== Your instructions ==
From the material below, list every line containing "certified".

== Supplied records ==
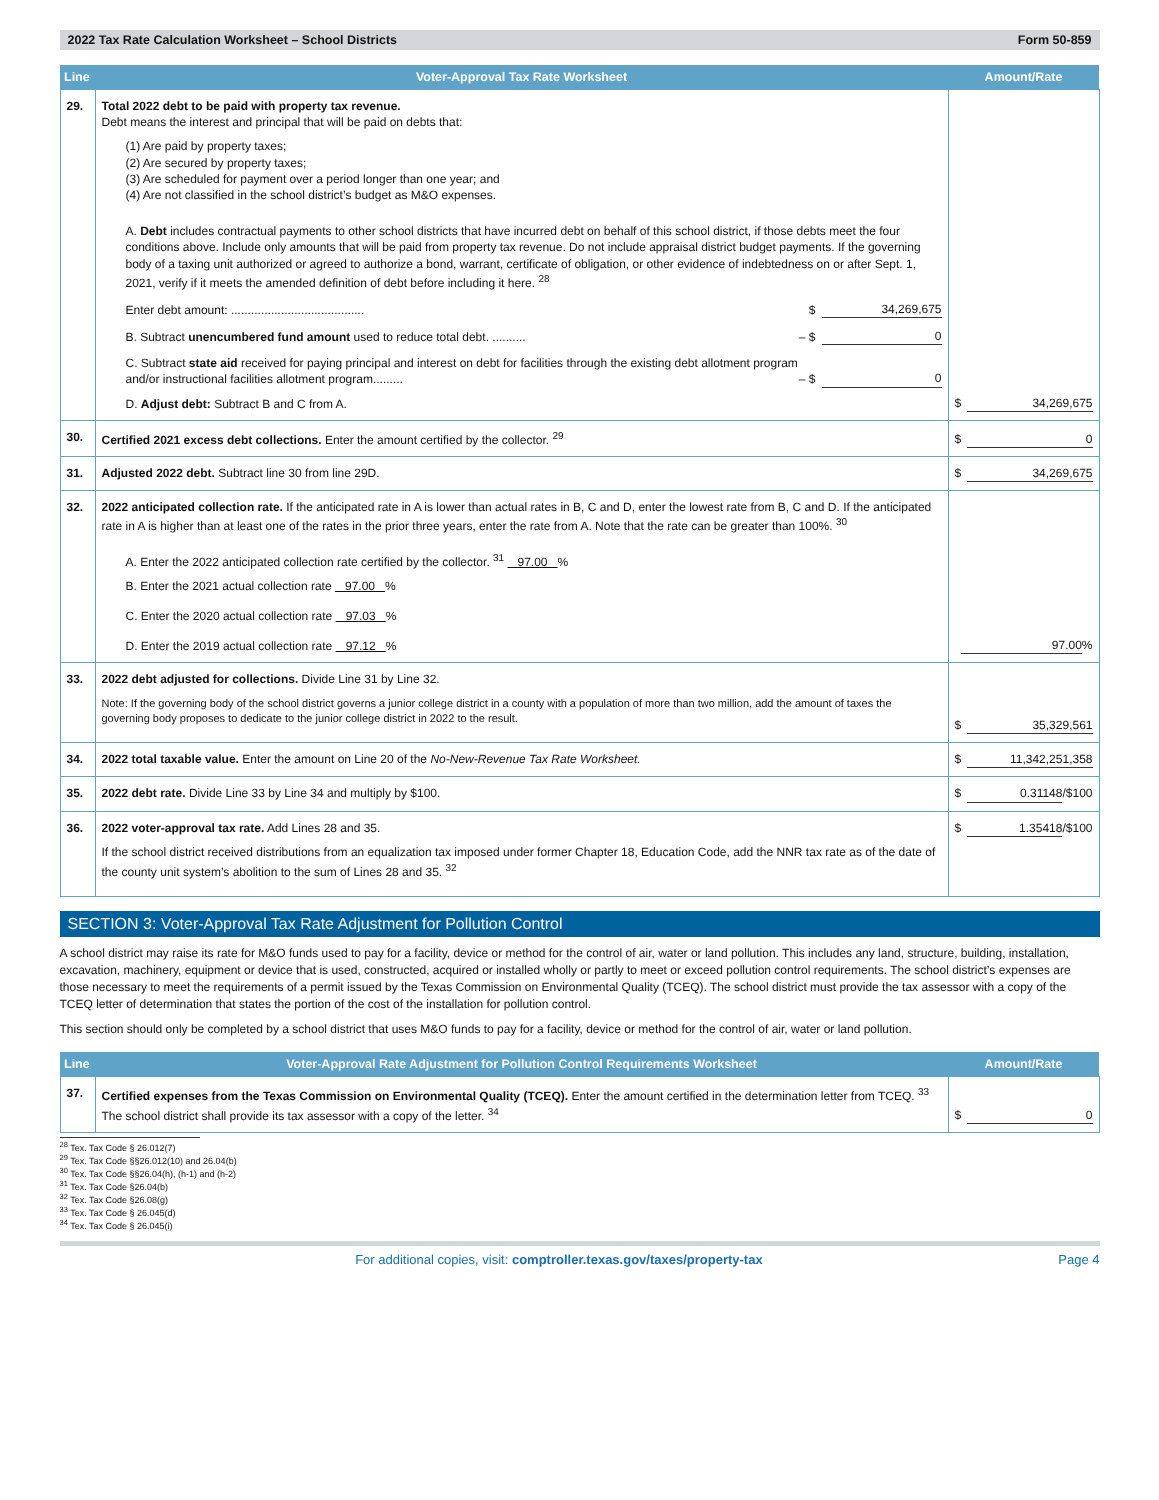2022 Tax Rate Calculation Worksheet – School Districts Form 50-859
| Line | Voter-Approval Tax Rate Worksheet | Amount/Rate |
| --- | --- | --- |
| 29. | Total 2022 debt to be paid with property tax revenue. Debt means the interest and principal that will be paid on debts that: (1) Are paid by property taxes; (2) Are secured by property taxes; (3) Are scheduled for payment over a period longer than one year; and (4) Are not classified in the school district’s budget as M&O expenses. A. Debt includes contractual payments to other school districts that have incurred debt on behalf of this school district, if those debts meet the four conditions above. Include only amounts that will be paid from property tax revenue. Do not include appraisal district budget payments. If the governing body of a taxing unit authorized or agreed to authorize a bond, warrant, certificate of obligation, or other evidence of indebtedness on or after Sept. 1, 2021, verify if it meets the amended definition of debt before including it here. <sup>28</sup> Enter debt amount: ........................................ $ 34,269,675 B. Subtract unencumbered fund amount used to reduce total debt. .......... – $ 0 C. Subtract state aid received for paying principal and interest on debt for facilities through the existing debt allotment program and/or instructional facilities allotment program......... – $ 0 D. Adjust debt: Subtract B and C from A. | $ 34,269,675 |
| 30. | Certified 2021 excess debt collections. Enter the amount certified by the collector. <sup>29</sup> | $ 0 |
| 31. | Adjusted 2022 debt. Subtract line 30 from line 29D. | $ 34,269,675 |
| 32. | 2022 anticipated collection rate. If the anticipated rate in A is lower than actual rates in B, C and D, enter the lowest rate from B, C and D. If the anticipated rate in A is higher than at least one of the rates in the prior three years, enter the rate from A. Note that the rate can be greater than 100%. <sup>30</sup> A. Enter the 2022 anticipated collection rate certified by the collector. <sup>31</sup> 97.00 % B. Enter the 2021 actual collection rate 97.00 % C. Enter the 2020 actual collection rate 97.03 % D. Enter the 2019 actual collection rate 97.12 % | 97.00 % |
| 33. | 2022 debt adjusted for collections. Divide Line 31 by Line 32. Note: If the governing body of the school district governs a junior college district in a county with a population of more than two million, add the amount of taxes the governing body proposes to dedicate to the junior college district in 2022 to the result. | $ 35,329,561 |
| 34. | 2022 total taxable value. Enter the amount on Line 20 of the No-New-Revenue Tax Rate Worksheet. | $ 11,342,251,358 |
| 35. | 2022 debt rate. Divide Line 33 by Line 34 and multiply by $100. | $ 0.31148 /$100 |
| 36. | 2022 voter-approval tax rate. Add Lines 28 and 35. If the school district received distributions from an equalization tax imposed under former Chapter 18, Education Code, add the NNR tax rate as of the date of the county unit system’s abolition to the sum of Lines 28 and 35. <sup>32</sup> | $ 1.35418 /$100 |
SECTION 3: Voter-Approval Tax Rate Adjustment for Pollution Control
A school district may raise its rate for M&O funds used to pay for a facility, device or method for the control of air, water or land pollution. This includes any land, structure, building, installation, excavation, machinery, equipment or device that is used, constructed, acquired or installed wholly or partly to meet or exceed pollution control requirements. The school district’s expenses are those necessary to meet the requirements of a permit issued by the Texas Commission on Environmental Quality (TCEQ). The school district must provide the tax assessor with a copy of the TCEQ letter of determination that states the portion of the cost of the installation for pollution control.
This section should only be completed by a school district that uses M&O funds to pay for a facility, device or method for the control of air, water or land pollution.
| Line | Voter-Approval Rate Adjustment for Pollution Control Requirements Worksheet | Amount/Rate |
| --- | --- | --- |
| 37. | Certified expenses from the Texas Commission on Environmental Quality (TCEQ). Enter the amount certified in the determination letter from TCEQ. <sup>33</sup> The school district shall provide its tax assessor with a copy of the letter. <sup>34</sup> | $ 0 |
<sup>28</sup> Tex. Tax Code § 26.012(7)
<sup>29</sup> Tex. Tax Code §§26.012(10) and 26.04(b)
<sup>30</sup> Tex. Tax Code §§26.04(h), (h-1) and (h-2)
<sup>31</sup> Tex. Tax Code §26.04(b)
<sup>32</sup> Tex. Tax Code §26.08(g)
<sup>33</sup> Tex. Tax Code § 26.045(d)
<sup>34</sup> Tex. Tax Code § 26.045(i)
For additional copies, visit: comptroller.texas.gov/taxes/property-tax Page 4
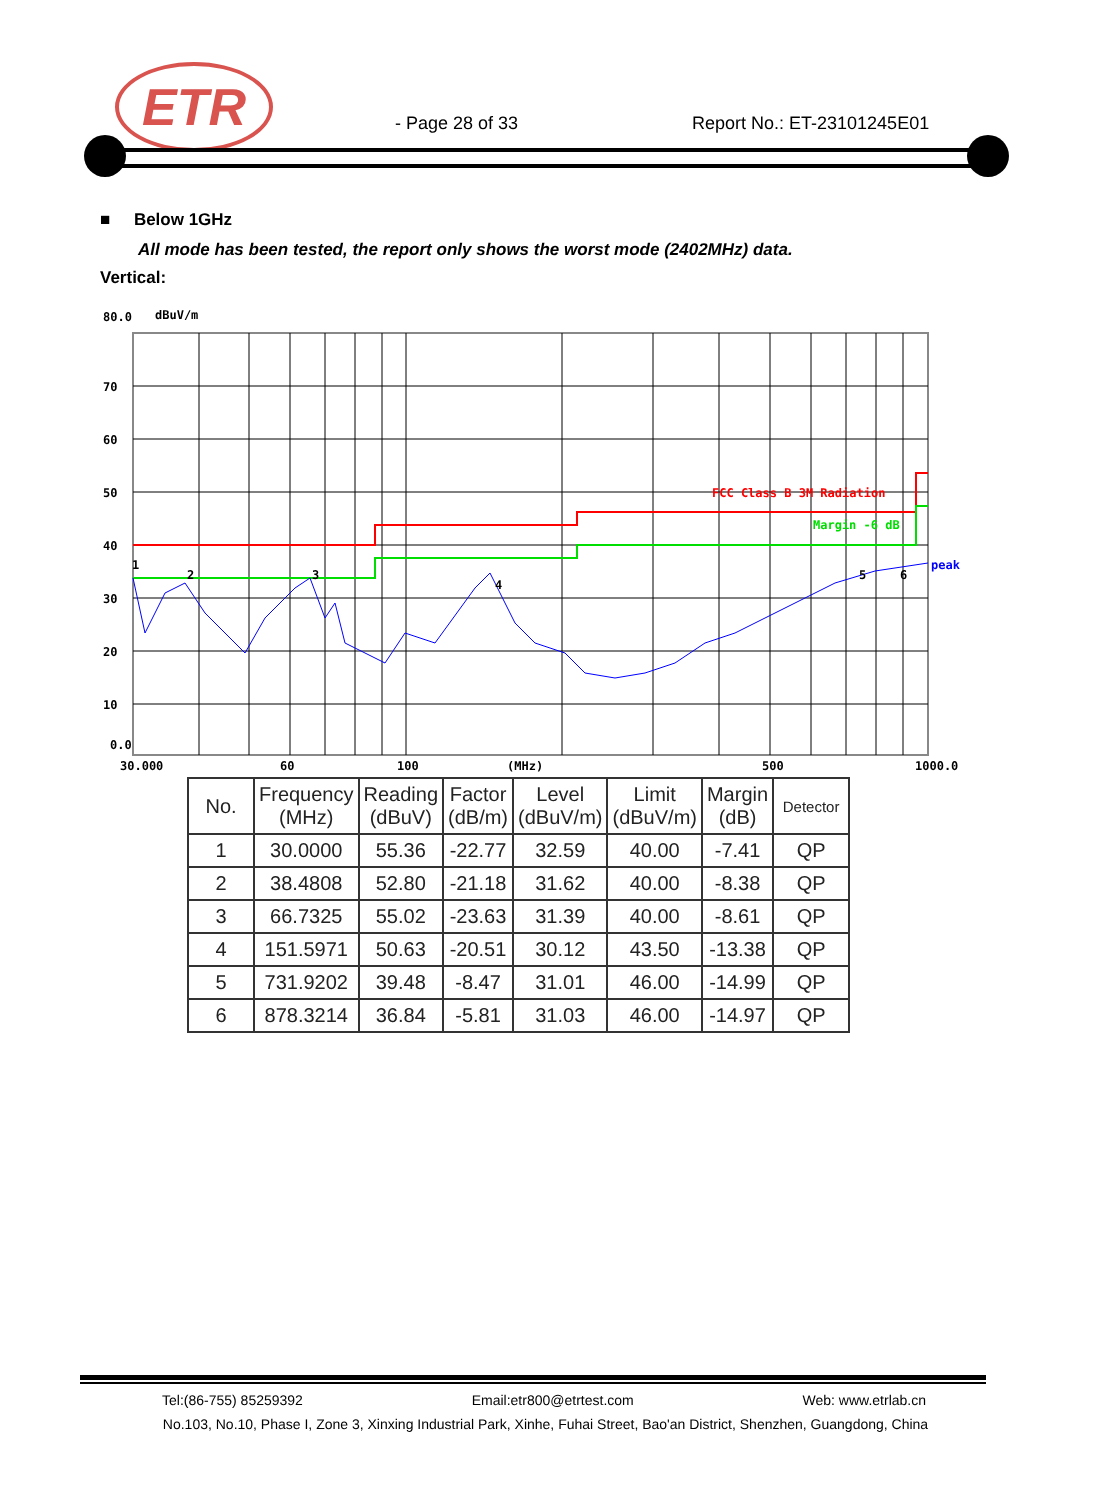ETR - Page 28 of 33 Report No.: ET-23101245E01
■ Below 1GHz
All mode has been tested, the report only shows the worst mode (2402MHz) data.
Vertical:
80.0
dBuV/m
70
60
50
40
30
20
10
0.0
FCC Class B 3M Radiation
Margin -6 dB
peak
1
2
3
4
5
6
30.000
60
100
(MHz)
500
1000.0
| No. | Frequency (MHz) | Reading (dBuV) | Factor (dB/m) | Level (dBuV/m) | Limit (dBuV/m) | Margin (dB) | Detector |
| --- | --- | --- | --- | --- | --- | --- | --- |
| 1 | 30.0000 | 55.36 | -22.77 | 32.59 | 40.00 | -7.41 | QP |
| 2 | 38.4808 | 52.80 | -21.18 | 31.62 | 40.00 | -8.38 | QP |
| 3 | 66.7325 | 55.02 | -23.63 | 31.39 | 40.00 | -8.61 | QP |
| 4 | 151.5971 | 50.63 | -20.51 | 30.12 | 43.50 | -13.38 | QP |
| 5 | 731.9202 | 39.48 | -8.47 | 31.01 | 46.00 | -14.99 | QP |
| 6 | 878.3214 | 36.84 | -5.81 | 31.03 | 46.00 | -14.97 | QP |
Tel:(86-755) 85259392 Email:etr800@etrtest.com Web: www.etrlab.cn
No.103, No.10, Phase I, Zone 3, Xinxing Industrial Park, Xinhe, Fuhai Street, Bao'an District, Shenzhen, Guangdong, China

== Written solution ==
| 30. | Certified 2021 excess debt collections. Enter the amount certified by the collector. <sup>29</sup> | $ 0 |
| 32. | 2022 anticipated collection rate. If the anticipated rate in A is lower than actual rates in B, C and D, enter the lowest rate from B, C and D. If the anticipated rate in A is higher than at least one of the rates in the prior three years, enter the rate from A. Note that the rate can be greater than 100%. <sup>30</sup> A. Enter the 2022 anticipated collection rate certified by the collector. <sup>31</sup> 97.00 % B. Enter the 2021 actual collection rate 97.00 % C. Enter the 2020 actual collection rate 97.03 % D. Enter the 2019 actual collection rate 97.12 % | 97.00 % |
| 37. | Certified expenses from the Texas Commission on Environmental Quality (TCEQ). Enter the amount certified in the determination letter from TCEQ. <sup>33</sup> The school district shall provide its tax assessor with a copy of the letter. <sup>34</sup> | $ 0 |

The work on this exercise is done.